• **What to produce**:
Please restate each line of the data that follows word for word, skipping any image.

• **Dataset excerpt**:

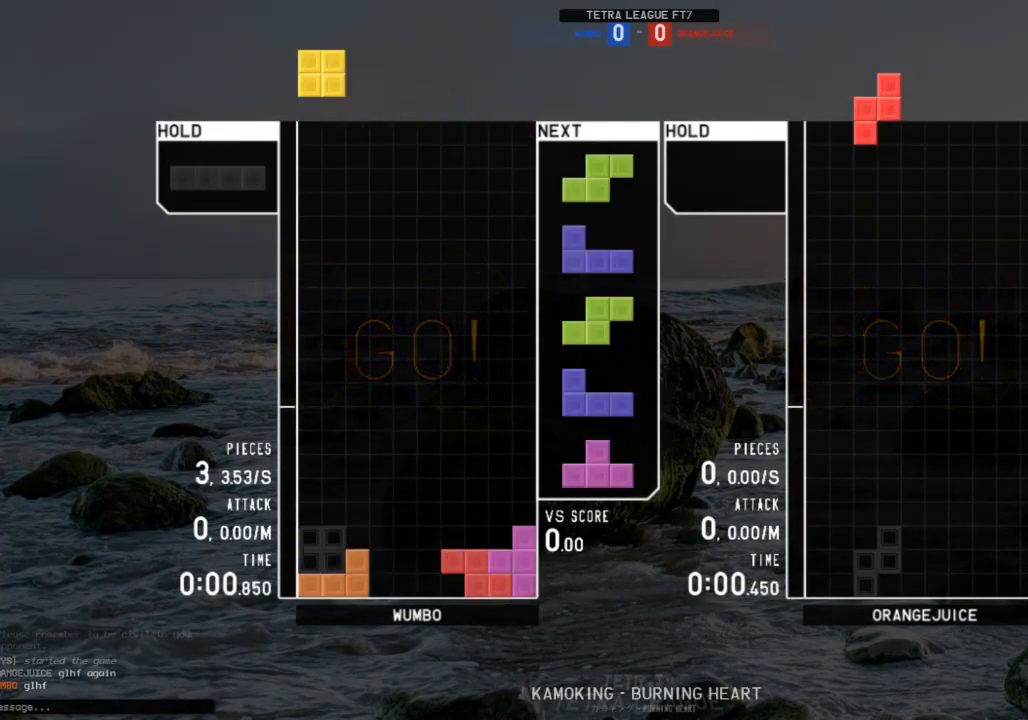
{"keys": ["left"], "events": [[133, "c", "up"], [167, "down", "down"], [167, "left", "up"], [267, "right", "down"], [300, "down", "up"], [400, "down", "down"], [400, "right", "up"], [433, "left", "down"], [500, "down", "up"]]}
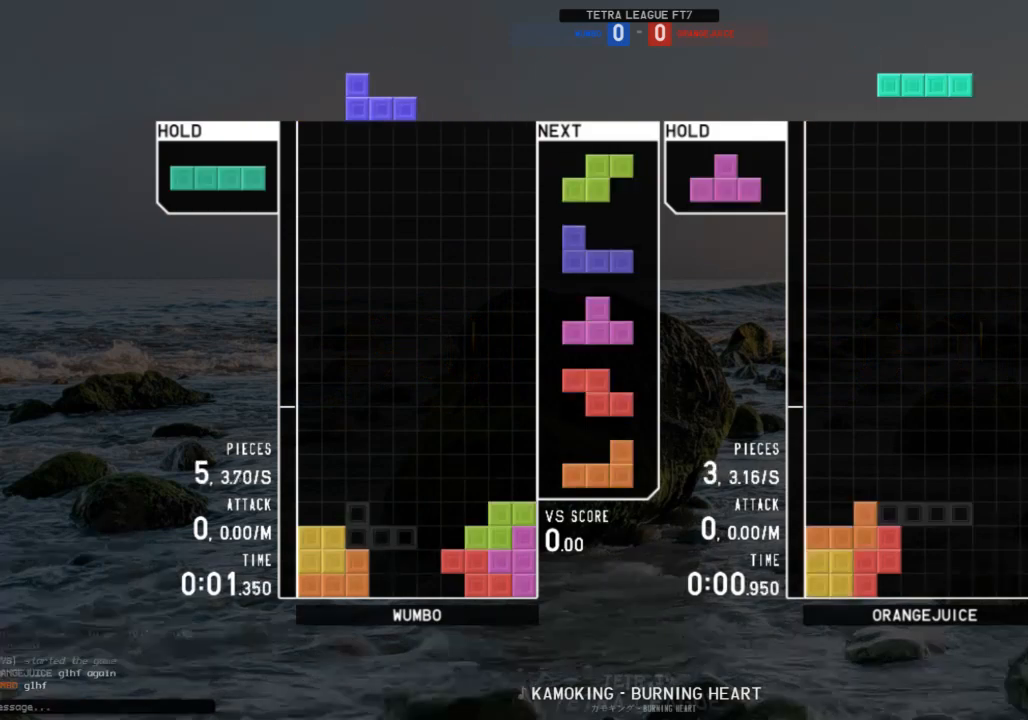
{"keys": ["down"], "events": [[33, "shift", "down"], [100, "left", "up"], [133, "down", "down"], [133, "shift", "up"], [233, "down", "up"], [267, "c", "down"], [333, "left", "down"], [333, "z", "down"], [367, "c", "up"], [367, "left", "up"], [400, "z", "up"], [467, "down", "down"]]}
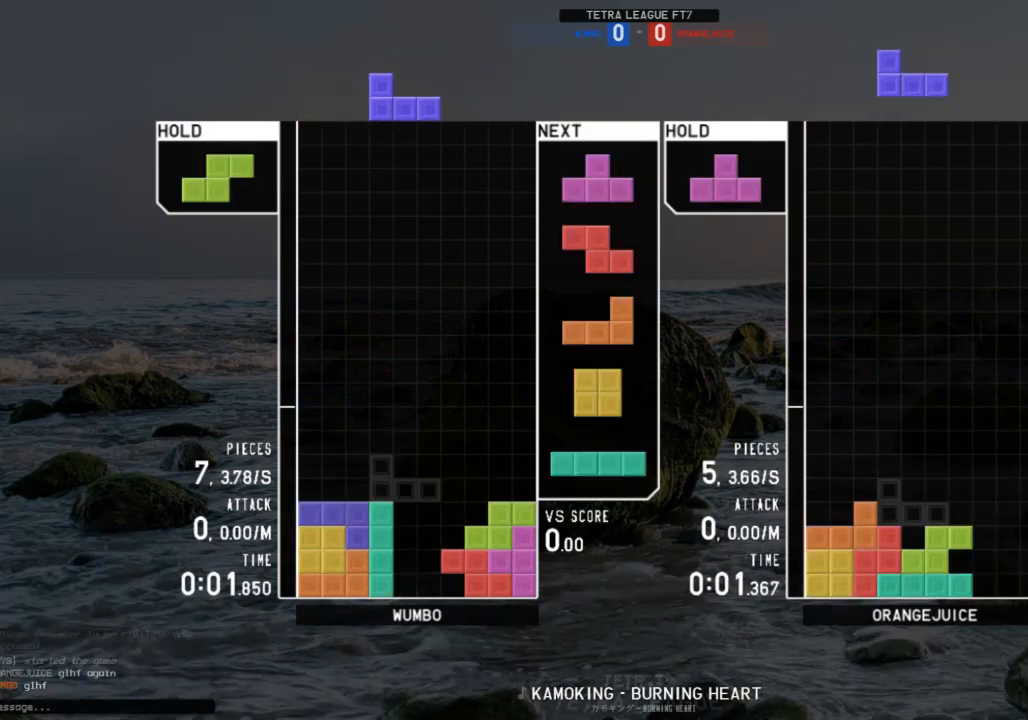
{"keys": ["down"], "events": [[67, "down", "up"], [167, "up", "down"], [200, "x", "down"], [300, "x", "up"], [300, "z", "down"], [333, "up", "up"], [467, "down", "down"], [467, "z", "up"]]}
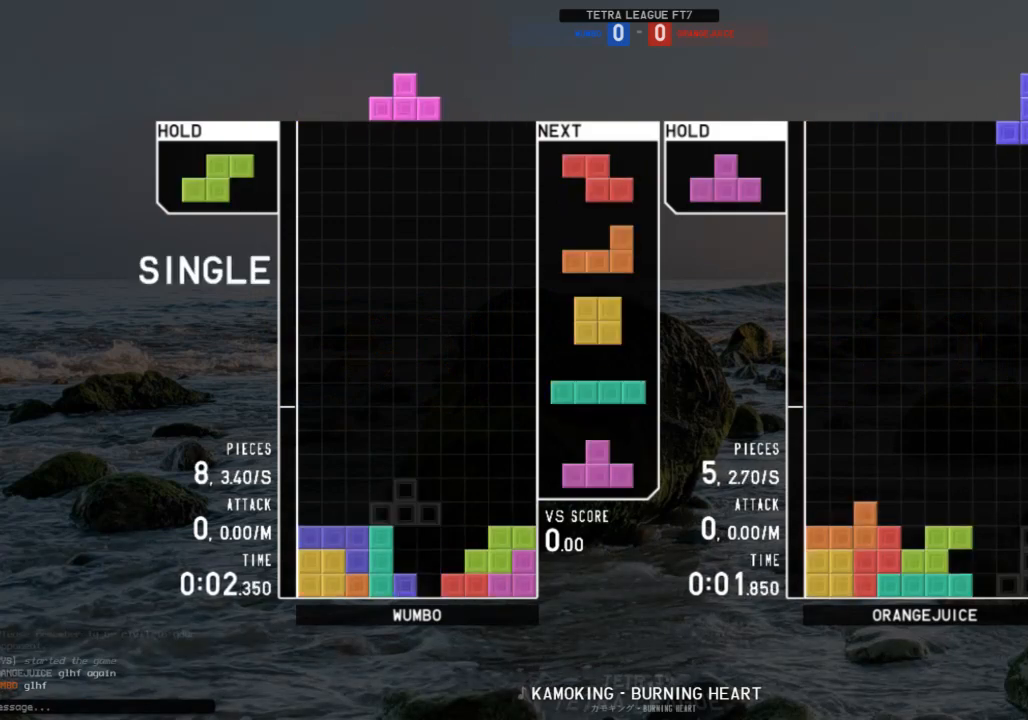
{"keys": [], "events": [[67, "c", "down"], [67, "down", "up"], [133, "x", "down"], [167, "c", "up"], [167, "down", "down"], [267, "down", "up"], [267, "x", "up"], [300, "c", "down"], [400, "c", "up"]]}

• **Task answer**:
{"keys": ["left"], "events": [[133, "c", "up"], [167, "down", "down"], [167, "left", "up"], [267, "right", "down"], [300, "down", "up"], [400, "down", "down"], [400, "right", "up"], [433, "left", "down"], [500, "down", "up"]]}
{"keys": ["down"], "events": [[33, "shift", "down"], [100, "left", "up"], [133, "down", "down"], [133, "shift", "up"], [233, "down", "up"], [267, "c", "down"], [333, "left", "down"], [333, "z", "down"], [367, "c", "up"], [367, "left", "up"], [400, "z", "up"], [467, "down", "down"]]}
{"keys": ["down"], "events": [[67, "down", "up"], [167, "up", "down"], [200, "x", "down"], [300, "x", "up"], [300, "z", "down"], [333, "up", "up"], [467, "down", "down"], [467, "z", "up"]]}
{"keys": [], "events": [[67, "c", "down"], [67, "down", "up"], [133, "x", "down"], [167, "c", "up"], [167, "down", "down"], [267, "down", "up"], [267, "x", "up"], [300, "c", "down"], [400, "c", "up"]]}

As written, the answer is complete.